- Died: 8 February 2001
- Education: National University of La Plata
- Occupation: Physicist
- Spouse: Marco Antonio Poggio

= Ana Buenaventura Mocoroa =

Argentine physicist

Ana Buenaventura Mocoroa (died 8 February 2001), also known as Titina Mocoroa, was an Argentine physicist. She is known for her contributions in experimental physics and her dedication to improving the teaching of her discipline.

==Biography==
Ana Buenaventura Mocoroa graduated with a licentiate in Physics in 1955 and later, in 1966, she obtained the degree of Doctor in Physics, both at the National University of La Plata (UNLP). She was among the first women in Argentina to obtain the latter title.

She served as a physics teacher in various faculties of UNLP and other institutions. She was a teacher at the Faculty of Exact Science, occupied the Physics I and Physics II chairs between 1979 and 1981, and Physics III in 1984. Together with her husband Marco Antonio Poggio (1917–1996), she taught at the UNLP Faculty of Medicine and the Escuela Naval Militar, and they co-wrote a general physics manual. She also taught modern physics.

At the Faculty of Humanities and Education Sciences, she was appointed a member of the Interfaculties Commission as a representative of the Faculty of Exact Sciences, with the aim of restructuring teacher study plans. The group was led by Dr. Lía Zervino, Nieves Baade, and engineer María Isabel Cotignola. Together they made numerous presentations to physics teaching congresses and meetings, where they discussed both classroom innovations and new content organization proposals. Together with her team, in 1997 she presented a curricular proposal for physics teaching in engineering programs.

She was director of the doctoral thesis of La Plata physicist Roberto Mercader.

==Recognition==
The National Technological University – La Plata Regional Faculty (UTN-FRLP) considered Titina Mocoroa a valuable teacher. In 1995, she was appointed consultant professor for a 3-year term. In 1998, UTN-FRLP named its new library "Biblioteca Prof. Dra. Ana B. Mocoroa" in her honor.

Titina Mocoroa was recognized for her qualities as a teacher, particularly clarity and dynamism. Physicist Moisés Silbert remembers her as a great motivator:

The first two years of the Licentiate were mostly shared with Engineering students, and the goal was to survive. As of the third year, I began to take specific subjects of the major, and my degree of motivation and commitment increased significantly. It was then that a young teacher, Ana (Titina) Mocoroa, now deceased, had a great influence in helping me discipline my studies. In large measure I owe it to her to have graduated.

The astronomer Zulema González credits Titina Mocoroa for the support to find her true vocation:

Titina Mocoroa, Exactas professor, told me to come to work at the Observatory with Carlos Jaschek. At first I had to take some subjects in astronomy. I always felt like an astronomer.

Argentine physicist Adriana Calvo de Laborde mentioned Ana Mocoroa in her testimony at the Trial of the Juntas in 1985, referring to having asked for help in reference to Inés Ortega and her son born in captivity, who were disappeared under the civil–military dictatorship.

Inés did not come back with us; neither Inés nor her baby ever appeared again. She named him Leonardo and he was born on 12 March 1977, and he was in perfect condition and I, after I left, went to college. Through Dr. Mocoroa, a professor at the faculty, I sent this news to the family – I let them know that they had had a grandson named Leonardo.

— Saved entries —

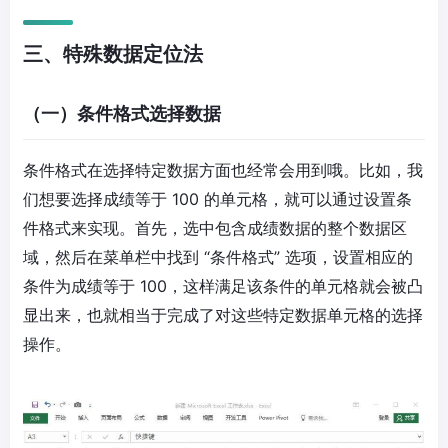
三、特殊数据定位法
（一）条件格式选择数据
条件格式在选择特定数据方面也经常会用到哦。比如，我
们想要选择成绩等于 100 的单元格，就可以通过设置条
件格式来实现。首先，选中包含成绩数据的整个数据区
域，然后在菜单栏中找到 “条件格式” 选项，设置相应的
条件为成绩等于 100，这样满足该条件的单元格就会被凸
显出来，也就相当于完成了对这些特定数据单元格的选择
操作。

* * *

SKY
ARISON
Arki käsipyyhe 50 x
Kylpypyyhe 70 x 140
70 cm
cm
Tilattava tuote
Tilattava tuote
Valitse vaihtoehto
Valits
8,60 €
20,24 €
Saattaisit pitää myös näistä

— Exercise objective —
Summarize the article on Ana Buenaventura Mocoroa in two sentences.

— Your response —
Ana Buenaventura Mocoroa, also known as Titina Mocoroa, was an Argentine physicist who earned her licentiate in 1955 and her doctorate in 1966 at the National University of La Plata, where she was among the first women in Argentina to obtain the doctoral title. She taught physics at several faculties and institutions, worked to improve physics teaching and restructure teacher study plans, and was honored by UTN-FRLP, which named its new library after her in 1998.